## TASK TO COMPLETE
Output the text of these records as a JSON list of strings, one string for each line and no blank lines. Leave the pictures out of the answer.

## RECORDS PROVIDED
---

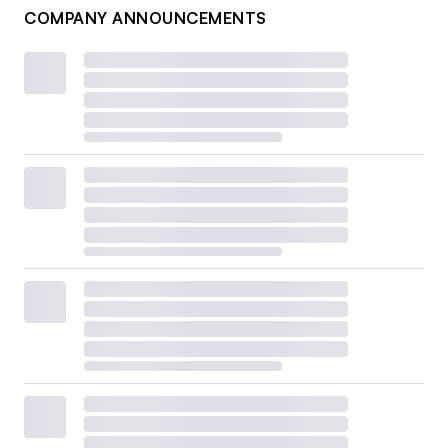
COMPANY ANNOUNCEMENTS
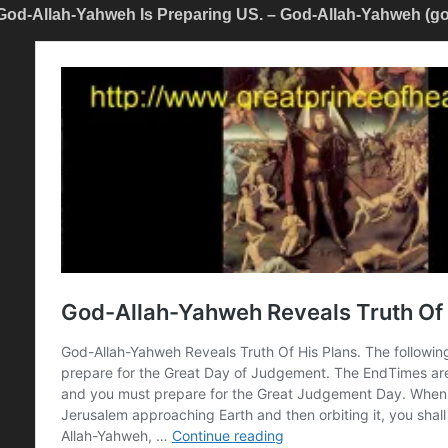
God-Allah-Yahweh Is Preparing US. – God-Allah-Yahweh (g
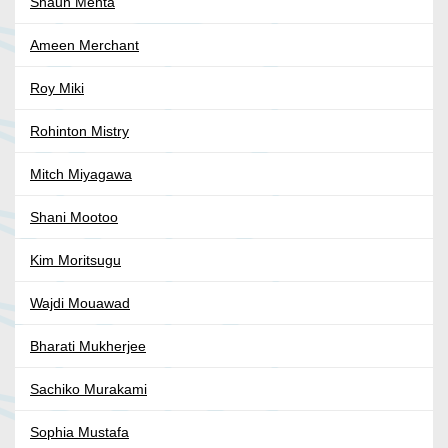
Shaun Mehta
Ameen Merchant
Roy Miki
Rohinton Mistry
Mitch Miyagawa
Shani Mootoo
Kim Moritsugu
Wajdi Mouawad
Bharati Mukherjee
Sachiko Murakami
Sophia Mustafa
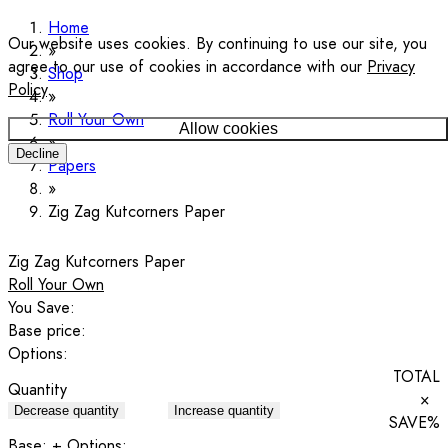
Home
Our website uses cookies. By continuing to use our site, you
agree to our use of cookies in accordance with our
Privacy
Shop
Policy
.
Roll Your Own
Allow cookies
Decline
Papers
Zig Zag Kutcorners Paper
Zig Zag Kutcorners Paper
Roll Your Own
You Save:
Base price:
Options:
TOTAL
Quantity
×
Decrease quantity
Increase quantity
SAVE
%
Base:
+ Options:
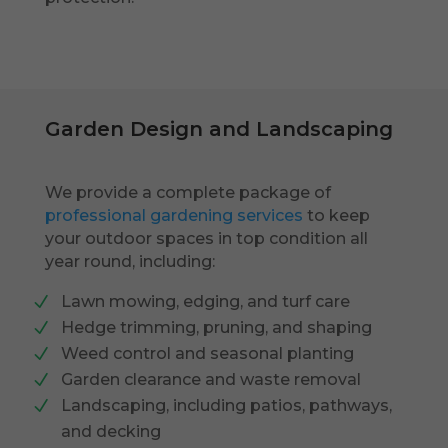
Garden Design and Landscaping
We provide a complete package of
professional gardening services
to keep
your outdoor spaces in top condition all
year round, including:
Lawn mowing, edging, and turf care
Hedge trimming, pruning, and shaping
Weed control and seasonal planting
Garden clearance and waste removal
Landscaping, including patios, pathways,
and decking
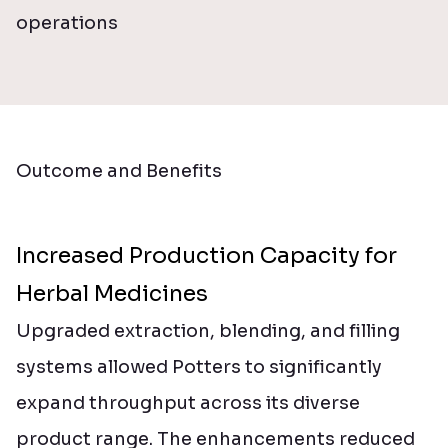
operations
Outcome and Benefits
Increased Production Capacity for
Herbal Medicines
Upgraded extraction, blending, and filling
systems allowed Potters to significantly
expand throughput across its diverse
product range. The enhancements reduced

---

## YOUR SOLUTION
[
  "COMPANY ANNOUNCEMENTS",
  "God-Allah-Yahweh Is Preparing US. – God-Allah-Yahweh (g",
  "Shaun Mehta",
  "Ameen Merchant",
  "Roy Miki",
  "Rohinton Mistry",
  "Mitch Miyagawa",
  "Shani Mootoo",
  "Kim Moritsugu",
  "Wajdi Mouawad",
  "Bharati Mukherjee",
  "Sachiko Murakami",
  "Sophia Mustafa",
  "Home",
  "Our website uses cookies. By continuing to use our site, you",
  "agree to our use of cookies in accordance with our",
  "Privacy",
  "Shop",
  "Policy",
  ".",
  "Roll Your Own",
  "Allow cookies",
  "Decline",
  "Papers",
  "Zig Zag Kutcorners Paper",
  "Zig Zag Kutcorners Paper",
  "Roll Your Own",
  "You Save:",
  "Base price:",
  "Options:",
  "TOTAL",
  "Quantity",
  "×",
  "Decrease quantity",
  "Increase quantity",
  "SAVE",
  "%",
  "Base:",
  "+ Options:",
  "Garden Design and Landscaping",
  "We provide a complete package of",
  "professional gardening services",
  "to keep",
  "your outdoor spaces in top condition all",
  "year round, including:",
  "Lawn mowing, edging, and turf care",
  "Hedge trimming, pruning, and shaping",
  "Weed control and seasonal planting",
  "Garden clearance and waste removal",
  "Landscaping, including patios, pathways,",
  "and decking",
  "operations",
  "Outcome and Benefits",
  "Increased Production Capacity for",
  "Herbal Medicines",
  "Upgraded extraction, blending, and filling",
  "systems allowed Potters to significantly",
  "expand throughput across its diverse",
  "product range. The enhancements reduced"
]